From: Frederick Virchanza Gotham <cauldwell.thomas_at_[hidden]>
Date: Thu, 6 Feb 2025 11:04:44 +0000
I've never written a compiler before -- I've tinkered a bit editing
parts of g++ and the linker -- but anyway I imagine it works something
like as follows:

I imagine that the compiler maintains a list of all the types (and
unspecialised templateable types) that have been declared so far in a
translation unit. Let's call this container "gTranUnitTypes".
When the compiler encounters something that might be a type, e.g.
"std::vector<int>", it looks through gTranUnitTypes to see if it's
already been declared.

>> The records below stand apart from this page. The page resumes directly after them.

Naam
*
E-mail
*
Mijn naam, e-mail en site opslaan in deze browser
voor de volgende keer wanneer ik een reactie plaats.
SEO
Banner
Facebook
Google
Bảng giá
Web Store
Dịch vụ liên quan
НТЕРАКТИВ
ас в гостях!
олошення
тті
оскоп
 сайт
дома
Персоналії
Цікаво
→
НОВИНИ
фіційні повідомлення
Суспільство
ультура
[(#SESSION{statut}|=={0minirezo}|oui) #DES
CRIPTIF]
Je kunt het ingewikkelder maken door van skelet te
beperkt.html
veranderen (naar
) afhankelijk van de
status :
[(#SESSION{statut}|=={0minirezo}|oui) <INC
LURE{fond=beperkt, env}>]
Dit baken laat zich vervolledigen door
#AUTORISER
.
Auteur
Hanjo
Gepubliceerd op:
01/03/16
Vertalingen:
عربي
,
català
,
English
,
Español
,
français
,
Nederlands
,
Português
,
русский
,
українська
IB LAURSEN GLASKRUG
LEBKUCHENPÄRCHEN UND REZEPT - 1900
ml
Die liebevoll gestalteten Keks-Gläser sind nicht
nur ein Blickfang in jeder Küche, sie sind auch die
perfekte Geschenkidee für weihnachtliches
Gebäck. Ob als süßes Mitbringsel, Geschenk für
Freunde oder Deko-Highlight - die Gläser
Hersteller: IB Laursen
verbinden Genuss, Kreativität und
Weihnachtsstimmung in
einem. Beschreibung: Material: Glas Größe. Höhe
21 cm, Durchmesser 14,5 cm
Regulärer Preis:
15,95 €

If it doesn't find it, you get a compiler
error.

Well, what if a compiler were to be edited as follows:

If it fails to find the type in gTranUnitTypes, it then looks for it
in another built-in container called "gStdLibraryFwdDeclarations". The
latter container contains a forward declaration of every class type in
the C++ Standard library, approximately a thousand of them.
gStdLibraryFwdDeclarations is a sorted map where the key is the hash
of the type's name, so you can do a binary search through it.
gStdLibraryFwdDeclarations would take up way less than a megabyte in
memory.

This would mean that we could write a translation unit as follows:

    [ beginning of translation unit ]
    std::vector<int> my_global_vec;
    [ end of translation unit ]

and it would compile just fine because the compiler can find a forward
declaration of "std::vector" inside gStdLibraryFwdDeclarations.

So of course the next question is: ? ? ? ? ? How Will This Affect
Compile Times ? ? ? ? ?

Well it will only affect compile times for translation units that fail
to find the type in gTranUnitTypes -- that is to say: It will only
affect compile times for translation units that are going to fail to
compile anyway. And you can speed up compile times for other
translation units by getting rid of "#include <vector>".